=== Records from a collection ===
********************

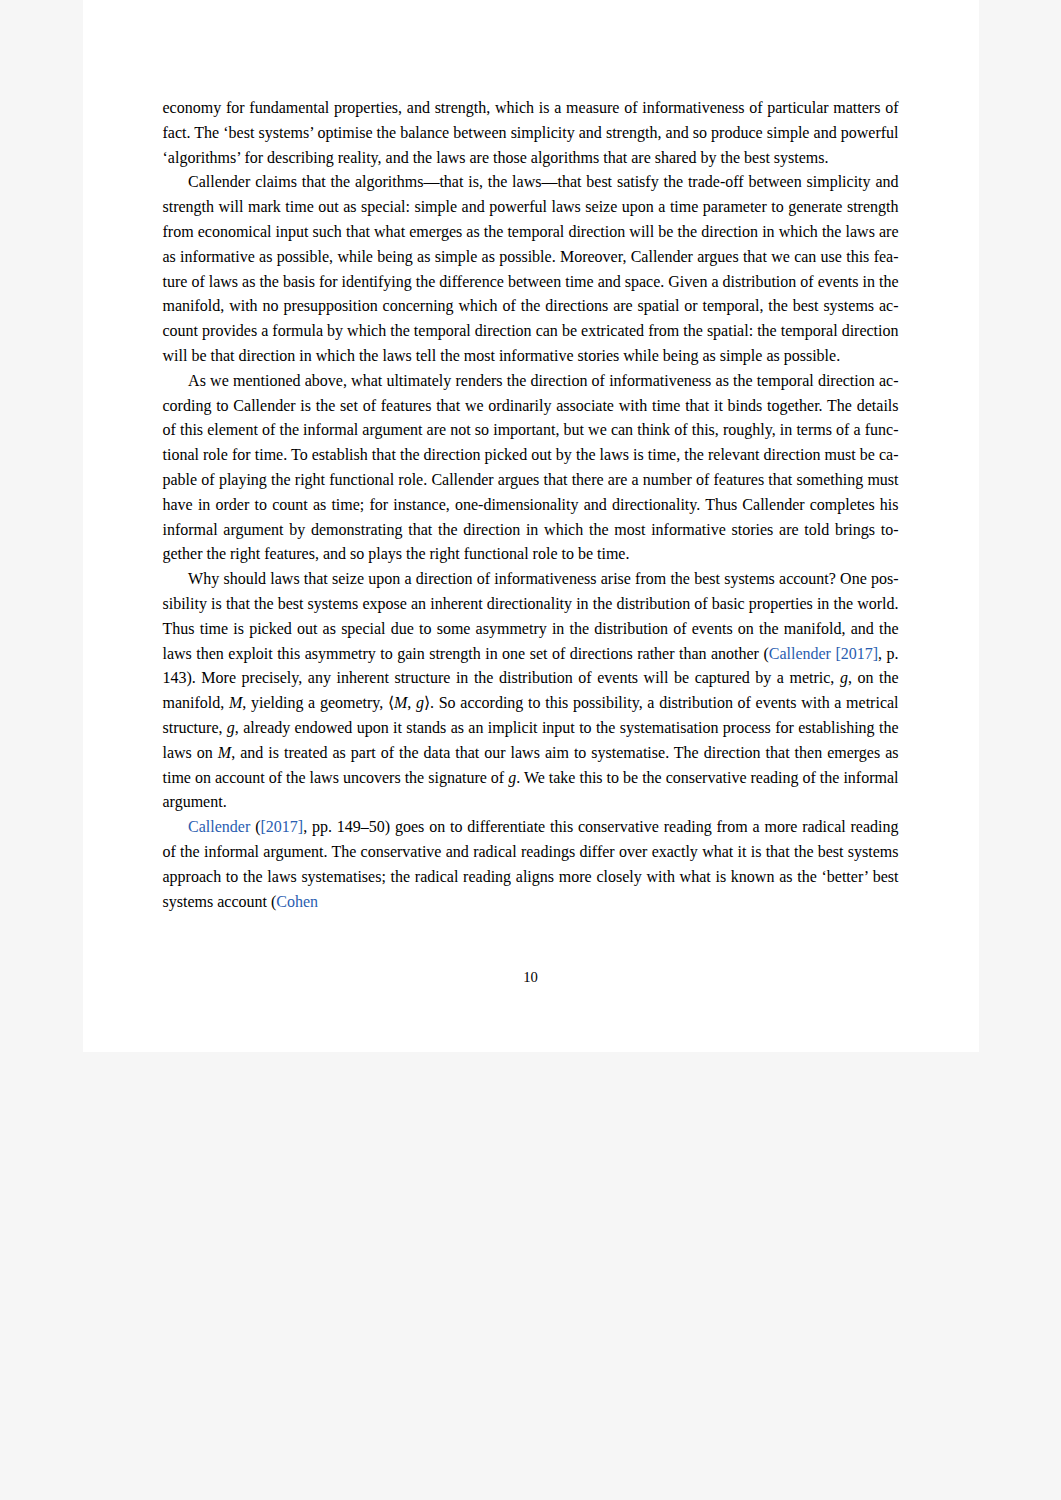economy for fundamental properties, and strength, which is a measure of informativeness of particular matters of fact. The ‘best systems’ optimise the balance between simplicity and strength, and so produce simple and powerful ‘algorithms’ for describing reality, and the laws are those algorithms that are shared by the best systems.
Callender claims that the algorithms—that is, the laws—that best satisfy the trade-off between simplicity and strength will mark time out as special: simple and powerful laws seize upon a time parameter to generate strength from economical input such that what emerges as the temporal direction will be the direction in which the laws are as informative as possible, while being as simple as possible. Moreover, Callender argues that we can use this feature of laws as the basis for identifying the difference between time and space. Given a distribution of events in the manifold, with no presupposition concerning which of the directions are spatial or temporal, the best systems account provides a formula by which the temporal direction can be extricated from the spatial: the temporal direction will be that direction in which the laws tell the most informative stories while being as simple as possible.
As we mentioned above, what ultimately renders the direction of informativeness as the temporal direction according to Callender is the set of features that we ordinarily associate with time that it binds together. The details of this element of the informal argument are not so important, but we can think of this, roughly, in terms of a functional role for time. To establish that the direction picked out by the laws is time, the relevant direction must be capable of playing the right functional role. Callender argues that there are a number of features that something must have in order to count as time; for instance, one-dimensionality and directionality. Thus Callender completes his informal argument by demonstrating that the direction in which the most informative stories are told brings together the right features, and so plays the right functional role to be time.
Why should laws that seize upon a direction of informativeness arise from the best systems account? One possibility is that the best systems expose an inherent directionality in the distribution of basic properties in the world. Thus time is picked out as special due to some asymmetry in the distribution of events on the manifold, and the laws then exploit this asymmetry to gain strength in one set of directions rather than another (Callender [2017], p. 143). More precisely, any inherent structure in the distribution of events will be captured by a metric, g, on the manifold, M, yielding a geometry, ⟨M, g⟩. So according to this possibility, a distribution of events with a metrical structure, g, already endowed upon it stands as an implicit input to the systematisation process for establishing the laws on M, and is treated as part of the data that our laws aim to systematise. The direction that then emerges as time on account of the laws uncovers the signature of g. We take this to be the conservative reading of the informal argument.
Callender ([2017], pp. 149–50) goes on to differentiate this conservative reading from a more radical reading of the informal argument. The conservative and radical readings differ over exactly what it is that the best systems approach to the laws systematises; the radical reading aligns more closely with what is known as the ‘better’ best systems account (Cohen
10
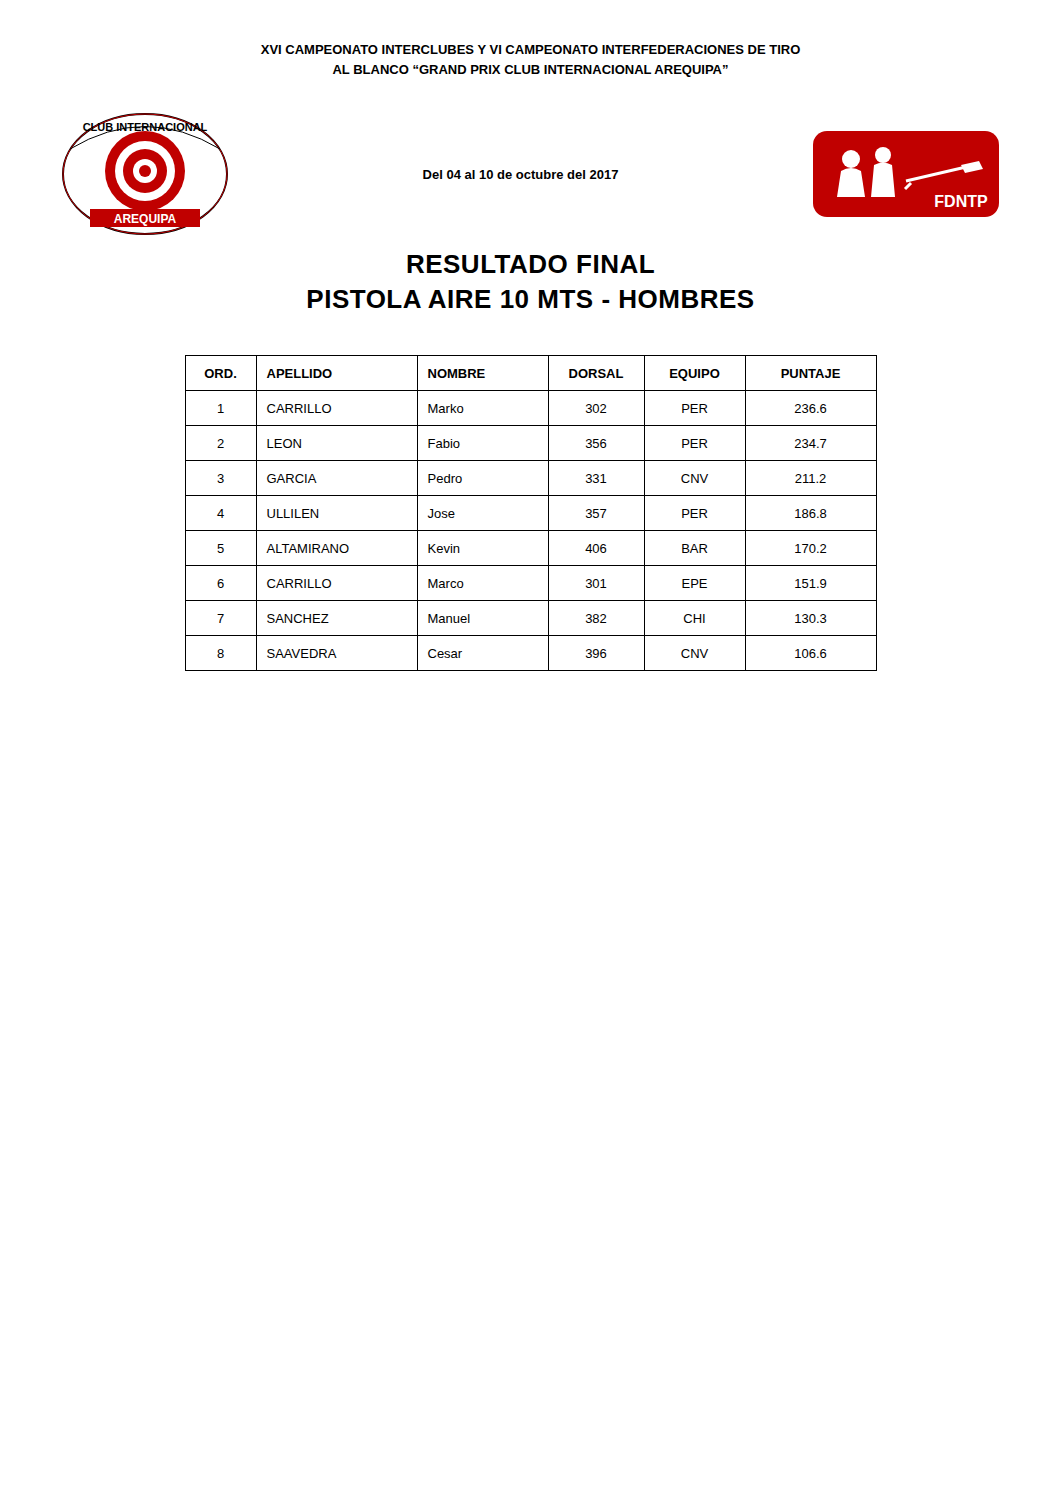XVI CAMPEONATO INTERCLUBES Y VI CAMPEONATO INTERFEDERACIONES DE TIRO
AL BLANCO “GRAND PRIX CLUB INTERNACIONAL AREQUIPA”
CLUB INTERNACIONAL AREQUIPA
Del 04 al 10 de octubre del 2017
FDNTP
RESULTADO FINAL
PISTOLA AIRE 10 MTS - HOMBRES
| ORD. | APELLIDO | NOMBRE | DORSAL | EQUIPO | PUNTAJE |
| --- | --- | --- | --- | --- | --- |
| 1 | CARRILLO | Marko | 302 | PER | 236.6 |
| 2 | LEON | Fabio | 356 | PER | 234.7 |
| 3 | GARCIA | Pedro | 331 | CNV | 211.2 |
| 4 | ULLILEN | Jose | 357 | PER | 186.8 |
| 5 | ALTAMIRANO | Kevin | 406 | BAR | 170.2 |
| 6 | CARRILLO | Marco | 301 | EPE | 151.9 |
| 7 | SANCHEZ | Manuel | 382 | CHI | 130.3 |
| 8 | SAAVEDRA | Cesar | 396 | CNV | 106.6 |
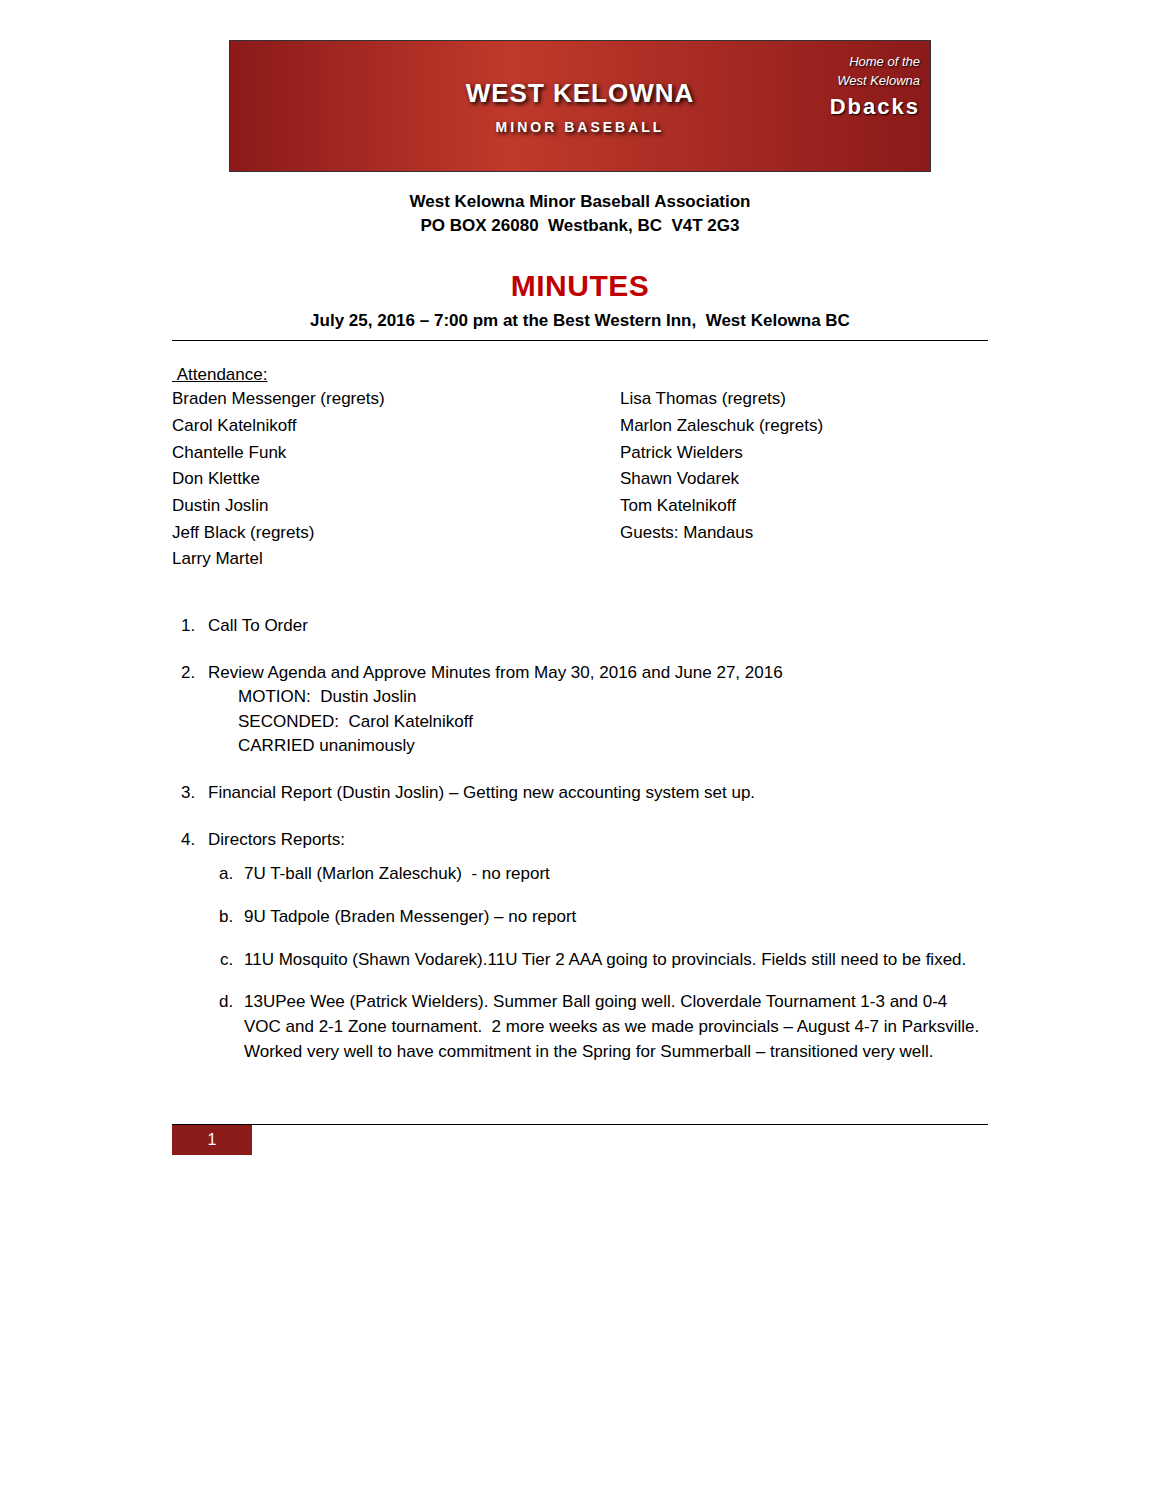WEST KELOWNA MINOR BASEBALL
Home of the
West Kelowna Dbacks
West Kelowna Minor Baseball Association
PO BOX 26080 Westbank, BC V4T 2G3
MINUTES
July 25, 2016 – 7:00 pm at the Best Western Inn, West Kelowna BC
Attendance:
| Braden Messenger (regrets) | Lisa Thomas (regrets) |
| Carol Katelnikoff | Marlon Zaleschuk (regrets) |
| Chantelle Funk | Patrick Wielders |
| Don Klettke | Shawn Vodarek |
| Dustin Joslin | Tom Katelnikoff |
| Jeff Black (regrets) | Guests: Mandaus |
| Larry Martel | |
Call To Order
Review Agenda and Approve Minutes from May 30, 2016 and June 27, 2016
MOTION: Dustin Joslin
SECONDED: Carol Katelnikoff
CARRIED unanimously
Financial Report (Dustin Joslin) – Getting new accounting system set up.
Directors Reports:
7U T-ball (Marlon Zaleschuk) - no report
9U Tadpole (Braden Messenger) – no report
11U Mosquito (Shawn Vodarek).11U Tier 2 AAA going to provincials. Fields still need to be fixed.
13UPee Wee (Patrick Wielders). Summer Ball going well. Cloverdale Tournament 1-3 and 0-4 VOC and 2-1 Zone tournament. 2 more weeks as we made provincials – August 4-7 in Parksville. Worked very well to have commitment in the Spring for Summerball – transitioned very well.
1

********************

=== TASK DESCRIPTION ===
Output must be limited to the lines beginning with the one that contains "9U Tadpole (Braden Messenger) – no report" and ending with the last line of the entries, reproduced exactly.

=== RESPONSE TO THIS EXERCISE ===
9U Tadpole (Braden Messenger) – no report
11U Mosquito (Shawn Vodarek).11U Tier 2 AAA going to provincials. Fields still need to be fixed.
13UPee Wee (Patrick Wielders). Summer Ball going well. Cloverdale Tournament 1-3 and 0-4 VOC and 2-1 Zone tournament. 2 more weeks as we made provincials – August 4-7 in Parksville. Worked very well to have commitment in the Spring for Summerball – transitioned very well.
1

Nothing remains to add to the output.